> _Records supplied_:
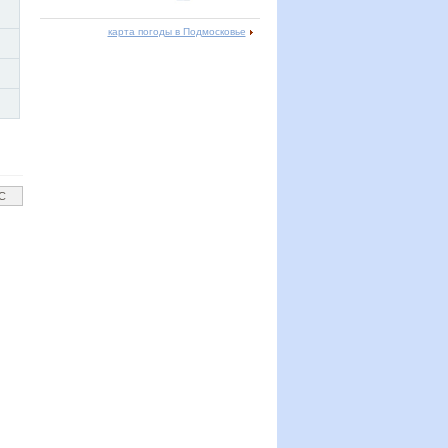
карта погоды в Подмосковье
==
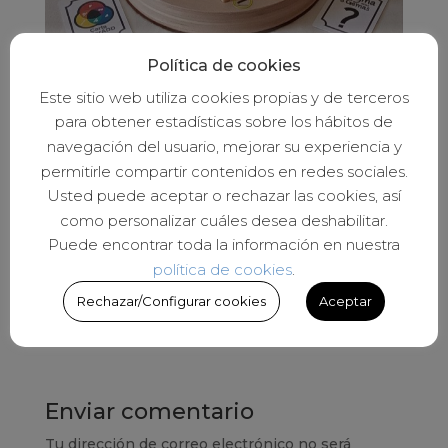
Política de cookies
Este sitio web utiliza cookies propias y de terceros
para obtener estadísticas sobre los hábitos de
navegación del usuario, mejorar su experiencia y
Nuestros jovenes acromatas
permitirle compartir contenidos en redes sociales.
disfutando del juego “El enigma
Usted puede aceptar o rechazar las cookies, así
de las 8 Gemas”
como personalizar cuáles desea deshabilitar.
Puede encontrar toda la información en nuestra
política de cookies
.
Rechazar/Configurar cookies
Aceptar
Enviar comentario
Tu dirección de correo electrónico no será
* * *
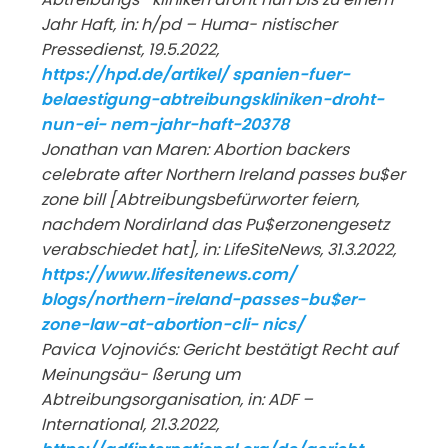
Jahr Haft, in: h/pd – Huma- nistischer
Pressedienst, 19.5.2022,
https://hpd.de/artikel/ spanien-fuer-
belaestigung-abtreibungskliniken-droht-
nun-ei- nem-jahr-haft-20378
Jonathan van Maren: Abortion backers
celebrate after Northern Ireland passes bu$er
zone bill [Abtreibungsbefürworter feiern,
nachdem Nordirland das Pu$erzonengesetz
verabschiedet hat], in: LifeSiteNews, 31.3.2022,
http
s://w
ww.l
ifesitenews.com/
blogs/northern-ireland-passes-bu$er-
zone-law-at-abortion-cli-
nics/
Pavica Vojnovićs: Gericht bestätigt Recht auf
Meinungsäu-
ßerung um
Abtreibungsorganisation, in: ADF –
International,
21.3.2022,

> _What you have to do_:
Copy every line in the data above that has the string "cookies" in it.

> _Task result_:
Política de cookies
Este sitio web utiliza cookies propias y de terceros
Usted puede aceptar o rechazar las cookies, así
política de cookies
Rechazar/Configurar cookies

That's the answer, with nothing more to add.